Researchers say that the executable can be placed in numerous locations. Typically, it creates one executable in either %WINDIR%\Syswow64 or %WINDIR%\System32, but it may place a copy of the executable in both of them. Also, researchers have concluded that it can, although more rarely, place the malicious executable in five other locations that include %ALLUSERSPROFILE%\Start Menu\Programs\Startup, %APPDATA%\Microsoft\Windows\Start Menu\Programs\Startup and three others. On top of that, this ransomware will create a registry string in HKLM\SOFTWARE\Microsoft\Windows\CurrentVersion\Run that should have a name similar to the name of the executable file. You can identify the string by looking at the Value data that contains the path to the executables directory. For example, %WINDIR%\Syswow64\Payload_c.exe or %WINDIR%\System32\Payload_c.exe. However, with so many variables, locating the directory where the executable is location may prove to be a change.

While Sitaram108 Ransomware encrypts the files using the RSA-2048 encryption algorithm, it will append them with the .id-B4500913.{sitaram108@india.com}.xtbl file extension or simply .xtbl to be more precise. The email in the brackets is included for a reason. It is one of the two email addresses supplied for you to contact the cyber criminals and get instructions on how to pay the ransom. The ID part is totally random, and the numbers will be different in your case. This ransomware will also replace the desktop wallpaper with an image called How to decrypt your files.jpg and drop ransom note named How to decrypt your files.txt on the desktop. The text file reads “To decrypt your data write me to sitaram108@aol.com if you have no responce in 24 hours, write to sitaram108@india.com.” However, we urge you to think about it before paying the ransom because you might not get the decryption tool.

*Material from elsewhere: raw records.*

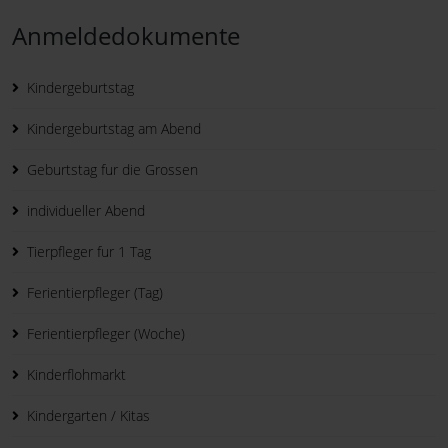
Anmeldedokumente
Kindergeburtstag
Kindergeburtstag am Abend
Geburtstag fur die Grossen
individueller Abend
Tierpfleger fur 1 Tag
Ferientierpfleger (Tag)
Ferientierpfleger (Woche)
Kinderflohmarkt
Kindergarten / Kitas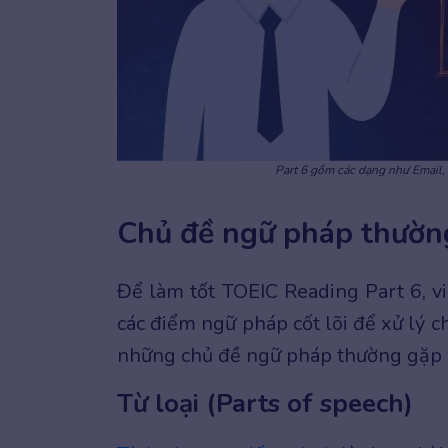
Part 6 gồm các dạng như Email, 
Chủ đề ngữ pháp thườn
Để làm tốt TOEIC Reading Part 6, vi
các điểm ngữ pháp cốt lõi để xử lý c
những chủ đề ngữ pháp thường gặp 
Từ loại (Parts of speech)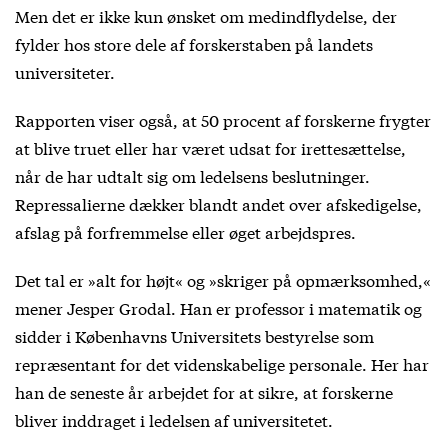
Men det er ikke kun ønsket om medindflydelse, der
fylder hos store dele af forskerstaben på landets
universiteter.
Rapporten viser også, at 50 procent af forskerne frygter
at blive truet eller har været udsat for irettesættelse,
når de har udtalt sig om ledelsens beslutninger.
Repressalierne dækker blandt andet over afskedigelse,
afslag på forfremmelse eller øget arbejdspres.
Det tal er »alt for højt« og »skriger på opmærksomhed,«
mener Jesper Grodal. Han er professor i matematik og
sidder i Københavns Universitets bestyrelse som
repræsentant for det videnskabelige personale. Her har
han de seneste år arbejdet for at sikre, at forskerne
bliver inddraget i ledelsen af universitetet.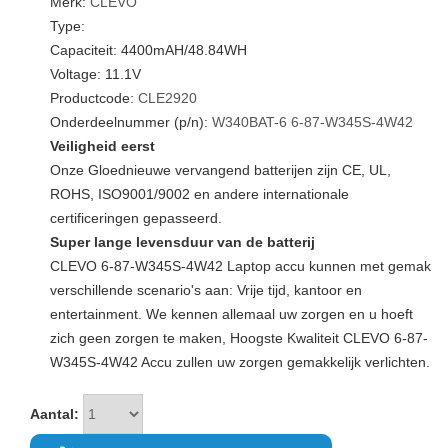
Merk:
CLEVO
Type:
Capaciteit: 4400mAH/48.84WH
Voltage: 11.1V
Productcode:
CLE2920
Onderdeelnummer (p/n):
W340BAT-6
6-87-W345S-4W42
Veiligheid eerst
Onze Gloednieuwe vervangend batterijen zijn CE, UL,
ROHS, ISO9001/9002 en andere internationale
certificeringen gepasseerd.
Super lange levensduur van de batterij
CLEVO 6-87-W345S-4W42 Laptop accu kunnen met gemak
verschillende scenario's aan: Vrije tijd, kantoor en
entertainment. We kennen allemaal uw zorgen en u hoeft
zich geen zorgen te maken, Hoogste Kwaliteit CLEVO 6-87-
W345S-4W42 Accu zullen uw zorgen gemakkelijk verlichten.
Aantal: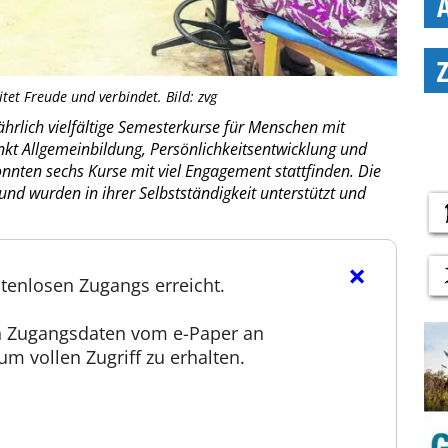
tet Freude und verbindet. Bild: zvg
hrlich vielfältige Semesterkurse für Menschen mit
kt Allgemeinbildung, Persönlichkeitsentwicklung und
nnten sechs Kurse mit viel Engagement stattfinden. Die
nd wurden in ihrer Selbstständigkeit unterstützt und
×
tenlosen Zugangs erreicht.
en Zugangsdaten vom e-Paper an
m vollen Zugriff zu erhalten.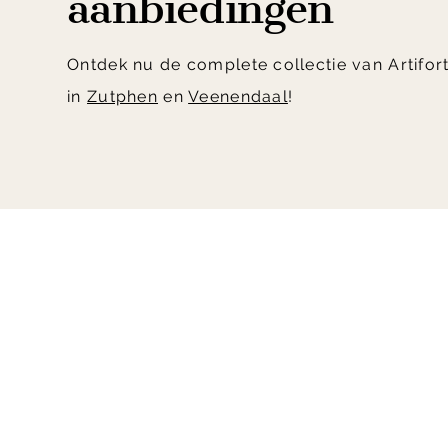
aanbiedingen
Ontdek nu de complete collectie van Artifor
in
Zutphen
en
Veenendaal
!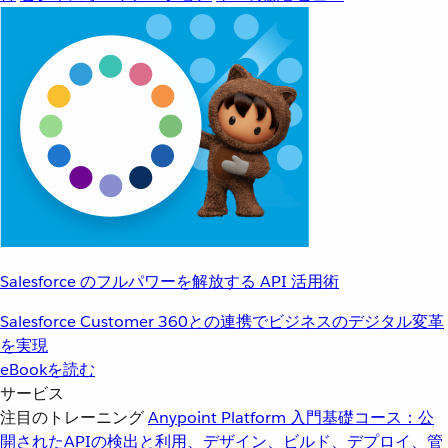
Salesforce のフルパワーを解放する API 活用術
Salesforce Customer 360との連携でビジネスのデジタル変革
を実現
eBookを読む
サービス
注目のトレーニング
Anypoint Platform 入門
基礎コース：公
開されたAPIの検出と利用、デザイン、ビルド、デプロイ、管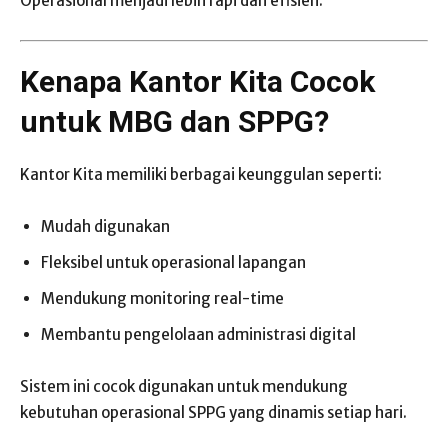
Operasional menjadi lebih rapi dan efisien.
Kenapa Kantor Kita Cocok
untuk MBG dan SPPG?
Kantor Kita memiliki berbagai keunggulan seperti:
Mudah digunakan
Fleksibel untuk operasional lapangan
Mendukung monitoring real-time
Membantu pengelolaan administrasi digital
Sistem ini cocok digunakan untuk mendukung
kebutuhan operasional SPPG yang dinamis setiap hari.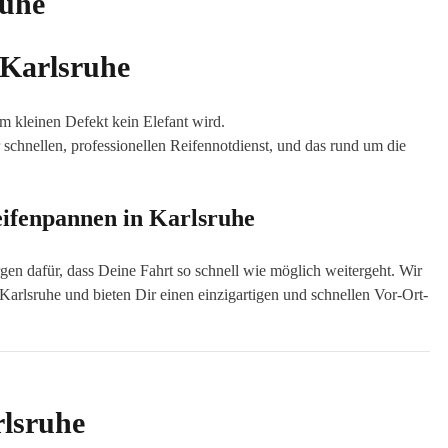
 Karlsruhe
em kleinen Defekt kein Elefant wird.
 schnellen, professionellen Reifennotdienst, und das rund um die
ifenpannen in Karlsruhe
en dafür, dass Deine Fahrt so schnell wie möglich weitergeht. Wir
rlsruhe und bieten Dir einen einzigartigen und schnellen Vor-Ort-
rlsruhe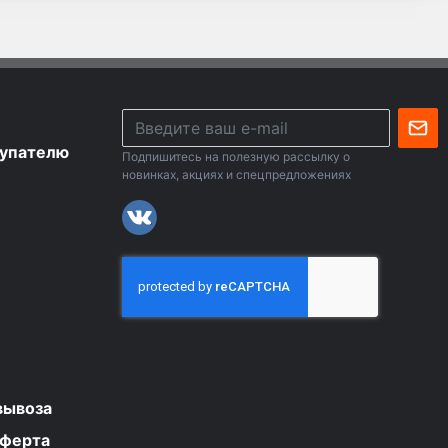
упателю
Подпишитесь на полезную рассылку о
новинках, акциях и спецпредложениях
вывоза
оферта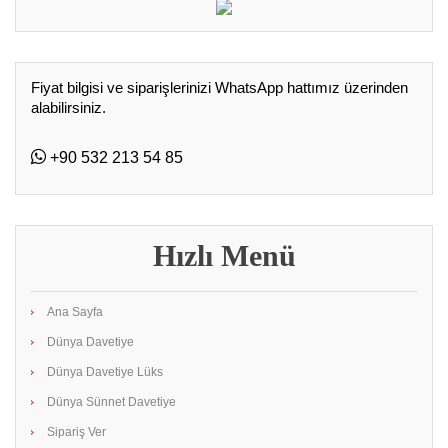
Fiyat bilgisi ve siparişlerinizi WhatsApp hattımız üzerinden
alabilirsiniz.
+90 532 213 54 85
Hızlı Menü
Ana Sayfa
Dünya Davetiye
Dünya Davetiye Lüks
Dünya Sünnet Davetiye
Sipariş Ver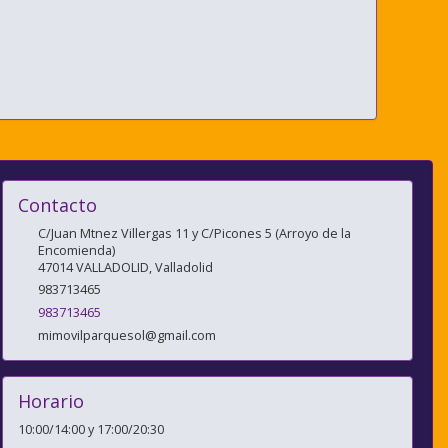
Contacto
C/Juan Mtnez Villergas 11 y C/Picones 5 (Arroyo de la
Encomienda)
47014
VALLADOLID
,
Valladolid
983713465
983713465
mimovilparquesol@gmail.com
Horario
10:00/14:00 y 17:00/20:30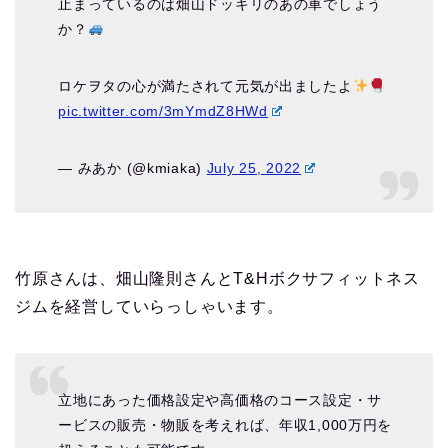
止まっているのは畑山ドッキリのあの車でしょう
か？
ロケヲタの心が満たされて元気が出ましたよ
pic.twitter.com/3mYmdZ8HWd
— みあか (@kmiaka)
July 25, 2022
竹原さんは、畑山隆則さんとT&Hボクサフィットネス
ジムを経営していらっしゃいます。
立地にあった価格設定や高価格のコース設定・サ
ービスの販売・物販を考えれば、年収1,000万円を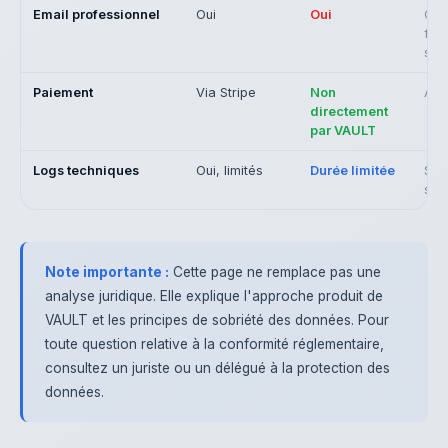
Email professionnel
Oui
Oui
Com
fact
sup
Paiement
Via Stripe
Non
Abo
directement
par VAULT
Logs techniques
Oui, limités
Durée limitée
Séc
stab
Note importante :
Cette page ne remplace pas une
analyse juridique. Elle explique l'approche produit de
VAULT et les principes de sobriété des données. Pour
toute question relative à la conformité réglementaire,
consultez un juriste ou un délégué à la protection des
données.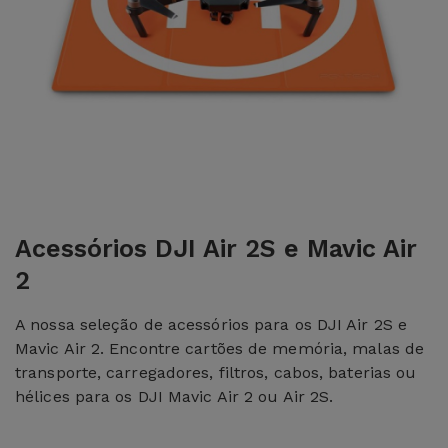
Acessórios DJI Air 2S e Mavic Air
2
A nossa seleção de acessórios para os DJI Air 2S e
Mavic Air 2. Encontre cartões de memória, malas de
transporte, carregadores, filtros, cabos, baterias ou
hélices para os DJI Mavic Air 2 ou Air 2S.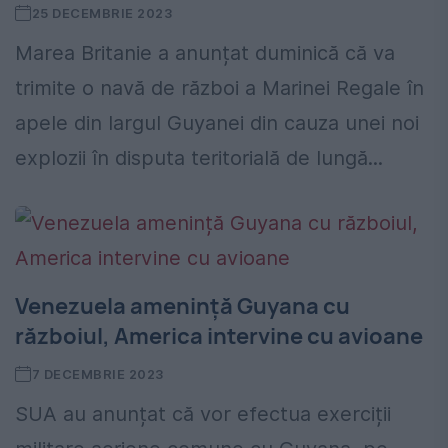
25 DECEMBRIE 2023
Marea Britanie a anunțat duminică că va
trimite o navă de război a Marinei Regale în
apele din largul Guyanei din cauza unei noi
explozii în disputa teritorială de lungă...
Venezuela amenință Guyana cu
războiul, America intervine cu avioane
7 DECEMBRIE 2023
SUA au anunțat că vor efectua exerciții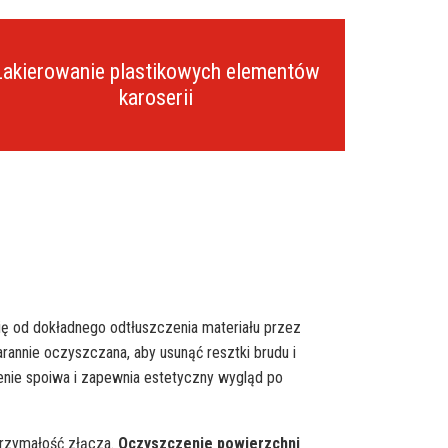
Lakierowanie plastikowych elementów
karoserii
ę od dokładnego odtłuszczenia materiału przez
rannie oczyszczana, aby usunąć resztki brudu i
enie spoiwa i zapewnia estetyczny wygląd po
trzymałość złącza.
Oczyszczenie powierzchni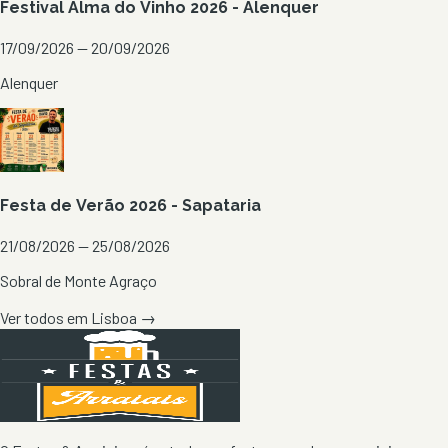
Festival Alma do Vinho 2026 - Alenquer
17/09/2026 — 20/09/2026
Alenquer
Festa de Verão 2026 - Sapataria
21/08/2026 — 25/08/2026
Sobral de Monte Agraço
Ver todos em
Lisboa
→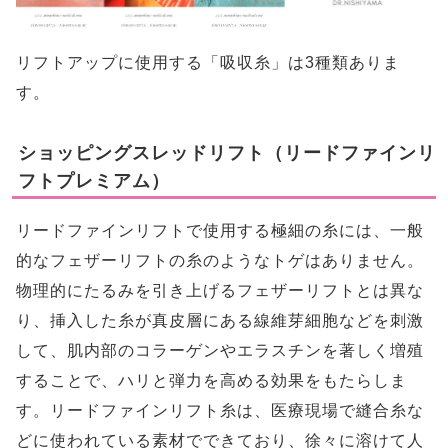
リフトアップに使用する「吸収糸」は3種類ありま
す。
ショッピングスレッドリフト（リードファインリ
フトプレミアム）
リードファインリフトで使用する極細の糸には、一般
的なフェザーリフトの糸のようなトゲはありません。
物理的にたるみを引き上げるフェザーリフトとは異な
り、挿入した糸が真皮層にある線維芽細胞などを刺激
して、肌内部のコラーゲンやエラスチンを著しく増殖
することで、ハリと弾力を高める効果をもたらしま
す。リードファインリフト糸は、医療現場で縫合糸な
どに使われている素材でできており、徐々に溶けて人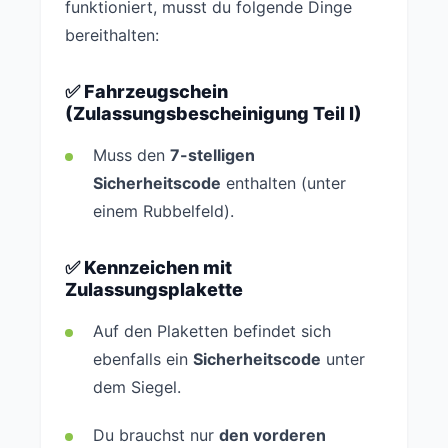
funktioniert, musst du folgende Dinge
bereithalten:
✅ Fahrzeugschein
(Zulassungsbescheinigung Teil I)
Muss den
7-stelligen
Sicherheitscode
enthalten (unter
einem Rubbelfeld).
✅ Kennzeichen mit
Zulassungsplakette
Auf den Plaketten befindet sich
ebenfalls ein
Sicherheitscode
unter
dem Siegel.
Du brauchst nur
den vorderen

We are of the opinion that you should not comply with the demands with criminals because you will encourage them to make more ransomware. If it has encrypted unimportant files, then we recommend that you delete Sitaram108 Ransomware using SpyHunter or the manual removal guide that we have included below. Both methods can be effective, but take note that locating this ransomware’s executable manually may prove to be a challenge.

Removal Instructions

  1. Press Windows+E keys to open File Explorer.
  2. Enter the following paths in the address box.
    • %WINDIR%\Syswow64
    • %WINDIR%\System32
    • %APPDATA%\Microsoft\Windows\Start Menu\Programs\Startup
    • %ALLUSERSPROFILE%\Start Menu\Programs\Startup
    • %ALLUSERSPROFILE%\Microsoft\Windows\Start Menu\Programs\Startup
    • %ALLUSERSPROFILE%\Application Data\Microsoft\Windows\Start Menu\Programs\Startup
    • %USERPROFILE%\Microsoft\Windows\Start Menu\Programs\Startup
  3. Find the executable file.
  4. Right-click it and click Delete.
  5. Empty the Recycle Bin.
  6. Press Windows+R keys.
  7. Type regedit in the dialog box and hit Enter.
  8. Go to HKCU\SOFTWARE\Microsoft\Windows\CurrentVersion\Explorer\Wallpapers
  9. Find BackgroundHistoryPath0 with the Value data C:\Users\user\Decryption instructions.jpg
  10. Right-click it and click Delete.
  11. Then, go to HKLM\SOFTWARE\Microsoft\Windows\CurrentVersion\Run
  12. Find the randomly named registry strings with the Value data of %WINDIR%\Syswow64\name.exe and %WINDIR%\System32\name.exe and delete them.
  13. Change the desktop wallpaper.

In non-techie terms:

Sitaram108 Ransomware is a malicious application set to encrypt all of our most precious files, images, videos, and documents and offer you to buy the decryption software to get them back. The cyber criminals might ask you for a substantial sum of money which may not be forth the encrypted files. So we suggest that you remove this ransomware using one of our suggested methods.